Novel preclinical drug appears to combat depression and impaired cognition

May 24, 2022
Novel preclinical drug appears to combat depression and impaired cognition

An experimental drug which targets and inhibits a brain signaling enzyme could potentially combat symptoms of depression, brain injury, and diseases that impair cognitive function. Scientists at the University of Alabama at Birmingham (UAB) describe a brain-permeable drug that influences neuropsychiatric behaviour: mice on the drug became more resilient to stress and had enhanced cognition. The drug additionally protected neurons from stroke and head trauma, and lessened neurodegeneration.

UAB scientists developed the drug to inhibit the kinase enzyme Cdk5. Cdk5 is a crucial regulator of signaling in brain neurons and has been implicated in neurodegenerative conditions, including Alzheimer’s disease and Parkinson’s disease.

Previous Cdk5 inhibitors have been unable to cross the blood-brain barrier to enter the central nervous system’s extracellular fluid, hampering their target activity. To date, no Cdk5 inhibitor has been approved to treat any neuropsychiatric or neurodegenerative diseases.

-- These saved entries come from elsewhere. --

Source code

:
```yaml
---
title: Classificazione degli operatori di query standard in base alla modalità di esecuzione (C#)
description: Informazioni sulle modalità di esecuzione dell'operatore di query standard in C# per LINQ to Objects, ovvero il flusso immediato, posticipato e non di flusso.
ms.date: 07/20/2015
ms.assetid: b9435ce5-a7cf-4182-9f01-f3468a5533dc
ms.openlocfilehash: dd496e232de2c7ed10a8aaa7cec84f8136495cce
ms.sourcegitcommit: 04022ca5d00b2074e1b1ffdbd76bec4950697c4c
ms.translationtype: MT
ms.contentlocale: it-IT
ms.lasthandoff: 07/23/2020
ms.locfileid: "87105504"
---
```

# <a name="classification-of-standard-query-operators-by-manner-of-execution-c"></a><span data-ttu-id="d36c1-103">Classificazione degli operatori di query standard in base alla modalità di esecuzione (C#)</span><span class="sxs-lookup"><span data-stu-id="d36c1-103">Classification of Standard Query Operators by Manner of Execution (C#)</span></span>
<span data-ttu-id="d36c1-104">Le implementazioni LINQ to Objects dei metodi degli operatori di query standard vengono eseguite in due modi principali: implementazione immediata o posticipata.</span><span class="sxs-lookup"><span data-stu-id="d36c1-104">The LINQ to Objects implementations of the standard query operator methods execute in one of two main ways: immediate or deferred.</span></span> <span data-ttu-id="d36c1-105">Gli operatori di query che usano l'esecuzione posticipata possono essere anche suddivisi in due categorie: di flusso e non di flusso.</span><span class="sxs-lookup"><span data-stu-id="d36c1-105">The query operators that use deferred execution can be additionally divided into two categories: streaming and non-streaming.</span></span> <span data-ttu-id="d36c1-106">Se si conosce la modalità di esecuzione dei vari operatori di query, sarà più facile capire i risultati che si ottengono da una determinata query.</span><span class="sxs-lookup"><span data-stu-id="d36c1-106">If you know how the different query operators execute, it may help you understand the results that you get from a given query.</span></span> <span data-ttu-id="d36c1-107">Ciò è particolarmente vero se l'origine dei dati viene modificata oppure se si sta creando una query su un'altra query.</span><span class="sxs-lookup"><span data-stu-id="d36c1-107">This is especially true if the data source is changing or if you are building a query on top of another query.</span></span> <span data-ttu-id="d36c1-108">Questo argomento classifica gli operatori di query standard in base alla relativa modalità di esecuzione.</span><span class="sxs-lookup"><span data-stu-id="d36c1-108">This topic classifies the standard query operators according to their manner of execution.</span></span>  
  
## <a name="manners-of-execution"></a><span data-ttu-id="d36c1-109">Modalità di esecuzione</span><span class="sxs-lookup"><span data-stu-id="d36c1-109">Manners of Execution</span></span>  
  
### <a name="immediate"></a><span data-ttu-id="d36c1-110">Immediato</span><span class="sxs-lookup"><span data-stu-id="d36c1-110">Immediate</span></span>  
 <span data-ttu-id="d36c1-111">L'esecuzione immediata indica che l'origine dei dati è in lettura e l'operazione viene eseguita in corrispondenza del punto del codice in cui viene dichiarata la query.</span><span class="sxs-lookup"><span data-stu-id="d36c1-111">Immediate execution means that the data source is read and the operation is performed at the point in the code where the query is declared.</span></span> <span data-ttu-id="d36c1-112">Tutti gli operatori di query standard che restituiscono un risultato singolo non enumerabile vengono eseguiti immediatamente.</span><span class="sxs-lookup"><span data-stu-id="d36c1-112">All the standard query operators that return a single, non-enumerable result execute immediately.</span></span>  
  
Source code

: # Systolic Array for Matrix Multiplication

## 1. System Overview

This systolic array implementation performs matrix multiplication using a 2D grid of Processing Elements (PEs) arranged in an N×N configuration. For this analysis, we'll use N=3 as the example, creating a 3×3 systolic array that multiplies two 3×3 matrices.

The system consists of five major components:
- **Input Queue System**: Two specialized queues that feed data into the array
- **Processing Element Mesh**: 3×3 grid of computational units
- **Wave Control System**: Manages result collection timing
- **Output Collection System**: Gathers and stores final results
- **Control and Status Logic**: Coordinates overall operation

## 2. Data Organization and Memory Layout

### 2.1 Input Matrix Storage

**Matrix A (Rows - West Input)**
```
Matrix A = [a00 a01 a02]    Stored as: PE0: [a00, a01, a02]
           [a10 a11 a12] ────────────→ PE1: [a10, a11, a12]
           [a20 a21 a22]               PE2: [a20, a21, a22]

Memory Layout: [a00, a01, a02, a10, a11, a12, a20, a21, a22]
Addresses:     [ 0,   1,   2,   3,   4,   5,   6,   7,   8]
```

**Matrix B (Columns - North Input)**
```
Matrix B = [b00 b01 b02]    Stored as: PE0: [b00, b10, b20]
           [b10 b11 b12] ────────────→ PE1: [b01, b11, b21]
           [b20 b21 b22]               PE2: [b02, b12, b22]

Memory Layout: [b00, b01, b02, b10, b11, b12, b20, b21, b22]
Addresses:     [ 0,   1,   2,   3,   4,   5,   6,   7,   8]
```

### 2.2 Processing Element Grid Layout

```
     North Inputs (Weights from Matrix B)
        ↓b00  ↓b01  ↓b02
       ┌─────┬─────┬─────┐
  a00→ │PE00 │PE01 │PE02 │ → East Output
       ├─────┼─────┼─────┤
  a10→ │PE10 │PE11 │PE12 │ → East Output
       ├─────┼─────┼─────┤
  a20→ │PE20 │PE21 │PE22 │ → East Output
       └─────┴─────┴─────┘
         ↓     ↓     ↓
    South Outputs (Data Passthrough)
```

In the UAB study, systemic administration of the drug in mice showed significant inhibition of Cdk5 as well as altered neurobehaviour.

“As perhaps the first robust systemic inhibitor, [Cdk5 drug] represents an exciting and expandable and translatable pharmacological tool to study the function of Cdk5 activity in wild-type animals,” said Dr. James Bibb, a Professor in the UAB School of Medicine, Department of Surgery.

“Achieving systemic applicability may be considered a step forward toward the testing of Cdk5 inhibitors to treat neuropsychiatric and neurodegenerative diseases,” Dr. Bibb added. “This provides a promising landscape for future studies to assess the effects of brain-permeable Cdk5 inhibitors to combat stress, anxiety, depression, addiction, cancer and neurodegeneration.”

The scientists, however, note that very low levels of Cdk5 are found in the brain and any off-target or toxic effects of Cdk5 inhibition remain unknown.